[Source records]
_____
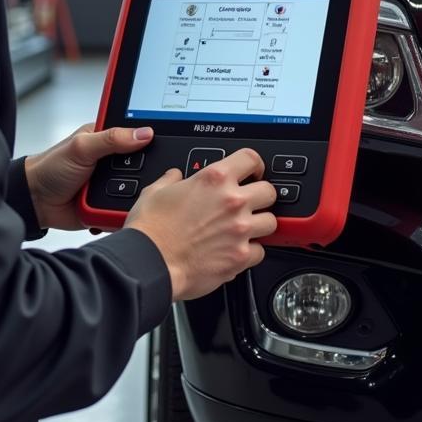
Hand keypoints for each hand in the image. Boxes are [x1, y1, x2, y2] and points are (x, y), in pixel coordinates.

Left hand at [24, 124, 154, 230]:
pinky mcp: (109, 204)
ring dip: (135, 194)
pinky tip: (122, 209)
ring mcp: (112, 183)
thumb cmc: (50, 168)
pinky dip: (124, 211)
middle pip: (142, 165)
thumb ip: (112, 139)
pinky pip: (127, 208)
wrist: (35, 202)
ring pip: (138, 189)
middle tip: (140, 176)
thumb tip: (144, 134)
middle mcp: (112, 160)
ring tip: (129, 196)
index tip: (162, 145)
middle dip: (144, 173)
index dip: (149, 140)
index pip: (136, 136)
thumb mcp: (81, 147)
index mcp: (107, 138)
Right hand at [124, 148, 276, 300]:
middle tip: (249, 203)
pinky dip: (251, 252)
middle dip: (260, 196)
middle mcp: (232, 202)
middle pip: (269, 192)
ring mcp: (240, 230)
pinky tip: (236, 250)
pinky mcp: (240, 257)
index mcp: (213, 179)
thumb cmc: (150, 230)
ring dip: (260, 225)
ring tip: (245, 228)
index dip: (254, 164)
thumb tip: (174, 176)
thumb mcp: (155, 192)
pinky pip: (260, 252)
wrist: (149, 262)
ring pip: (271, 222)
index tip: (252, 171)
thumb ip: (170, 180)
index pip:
_____
§ **TASK TO COMPLETE**
Please return the lines above exactly, with the pictures omitted.

§ **EXERCISE RESPONSE**
Hand keypoints for each hand in the image. Boxes are [x1, y1, x2, y2] and points are (x, y), in pixel coordinates.

Left hand at [24, 124, 154, 230]:
pinky mcp: (109, 204)
ring dip: (135, 194)
pinky tip: (122, 209)
ring mcp: (112, 183)
thumb cmc: (50, 168)
pinky dip: (124, 211)
middle pip: (142, 165)
thumb ip: (112, 139)
pinky pip: (127, 208)
wrist: (35, 202)
ring pip: (138, 189)
middle tip: (140, 176)
thumb tip: (144, 134)
middle mcp: (112, 160)
ring tip: (129, 196)
index tip: (162, 145)
middle dip: (144, 173)
index dip: (149, 140)
index pip: (136, 136)
thumb mcp: (81, 147)
index mcp: (107, 138)
Right hand at [124, 148, 276, 300]:
middle tip: (249, 203)
pinky dip: (251, 252)
middle dip: (260, 196)
middle mcp: (232, 202)
middle pip: (269, 192)
ring mcp: (240, 230)
pinky tip: (236, 250)
pinky mcp: (240, 257)
index mcp: (213, 179)
thumb cmc: (150, 230)
ring dip: (260, 225)
ring tip: (245, 228)
index dip: (254, 164)
thumb tip: (174, 176)
thumb mcp: (155, 192)
pinky pip: (260, 252)
wrist: (149, 262)
ring pip: (271, 222)
index tip: (252, 171)
thumb ip: (170, 180)
index pip:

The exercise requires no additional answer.